En Colombia los pequeños pueblos y municipios, que son el eje de las zonas rurales, tienden a quedarse sin jóvenes. Muchos de ellos migran a las grandes ciudades para buscar empleo o para estudiar. En esos tránsitos, pareciera que los productos culturales para las nuevas generaciones terminan por concentrarse en las capitales. Hay un mercado cerrado en sí mismo que separa al interior del exterior. Sin embargo, en el municipio de Caicedonia, en el Valle, pasa lo opuesto. Hay una movida que crece y que va contra la corriente. Se están cocinando nuevas formas de poner a sonar los géneros disidentes desde los márgenes de ese mercado. Resiliencia pura.  

En el municipio ya ha habido unas tres generaciones de pequeños parches que tomaron las sendas de lo alternativo; que cambiaron la música popular por los sonidos fuertes; que le apostaron a los taches y a las crestas; y que siguen firmes camellando en su tierra para que todo prospere lejos del ritmo caótico de las grandes ciudades. La persistencia de esos parches hizo que estallara un experimento digno de exportación; una fiesta que logró poner a toda la gente de la zona alrededor de la música joven. Fue el Festival Taiquenaju.

Le seguimos de cerca la pista a la tercera versión del evento y fue una lección certera de cómo asegurarse que un pueblo crezca a punta de música.  Con toda la tradición conservadora que cargan las regiones colombianas, el hecho de que en un festival hayan puesto a poguear a viejos, señoras, jóvenes, campesinos y niños alrededor del mismo son no es un hecho menor. Más de seis mil personas hicieron presencia en la plaza principal de Caicedonia, a las afueras de la iglesia, para cantar, literalmente, junto a los invitados de cabecera: Nepentes y Los de adentro.
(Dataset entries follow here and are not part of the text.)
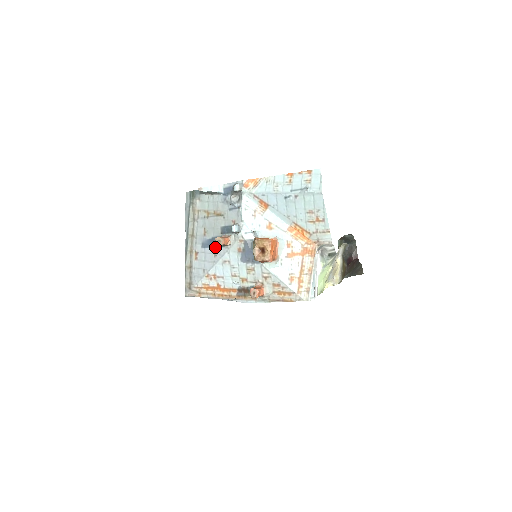
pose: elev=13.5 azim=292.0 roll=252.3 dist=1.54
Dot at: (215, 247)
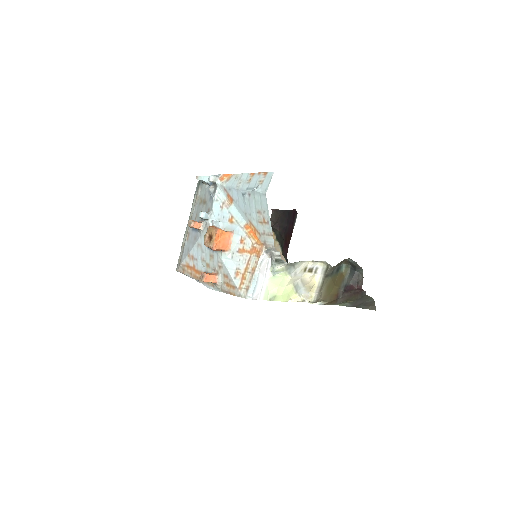
Dot at: (197, 231)
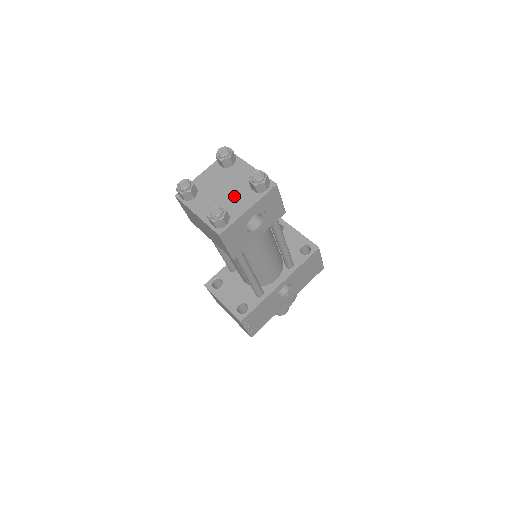
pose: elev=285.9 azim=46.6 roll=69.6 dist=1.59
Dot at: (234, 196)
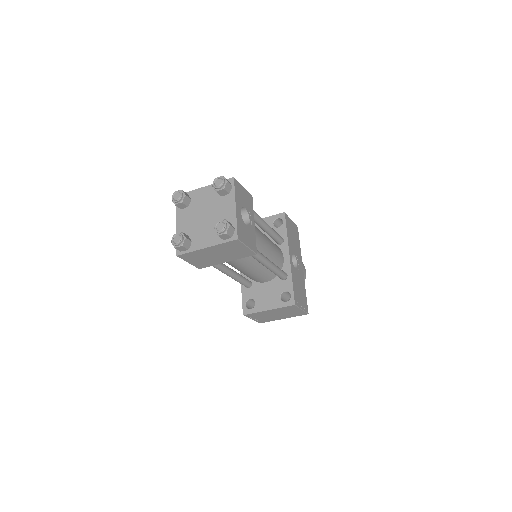
Dot at: (216, 212)
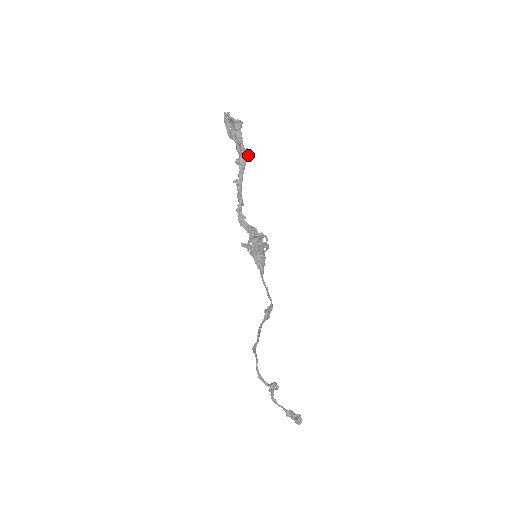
Y también para recibir los ecos de las nuevas músicas. La selección de bandas tuvo de todo. Desde el flow pacífico de Makana y Los Pangurbes y el Ciudeblo; pasando por el punk local de Manicomio S.A; la experimentación de Metroy, los Hotpants y la MiniTK del Miedo; el rock melódico de Akash; hasta el desbordado funk de los caleños de Cirkus Funk. Pocos en Caicedonia podrían cuestionarlo: lo que sonó allí es rock puro. 

Fue un repertorio de platos musicales variado para un público más heterogéneo que el de cualquier festival en Bogotá. Hay que ver como de la mano de una banda veterana y energica como Nepentes, los niños se trepaban  en la tarima para coger el micrófono y para cabecear incansablemente, o como los más viejos experimentan por primera vez en su vida los poderes catárticos de un pogo, o como los que pasaban sin saber lo que sonaba, en medio del extrañamiento, disfrutaban la música. O, como el transcurrir normal de la vida en la zona, incluso con el ruido de fondo, no se ve trastocado, no hay escandalo.

Fue una lección más fuerte si nos remontamos a las épocas realmente duras que se vivieron en la zona. Cuando el conflicto armado y las no tan lejanas secuelas de la guerra entre traficantes anotaban muertos a diario en las esquelas. En esta temporada de calma, solo se habló de muerte a la hora de hacer un "Wall of death" amenizado por la energia inagotable de Nepentes. 

El Taiquenaju tiene mucho que sumarle al recorrido festivalero en Colombia no solo porque es un acto que descentraliza el acceso a la música y amplia los públicos, sino porque es en realidad una experiencia que no hay que comprar, que no está cosificada como en los festivales que conocemos.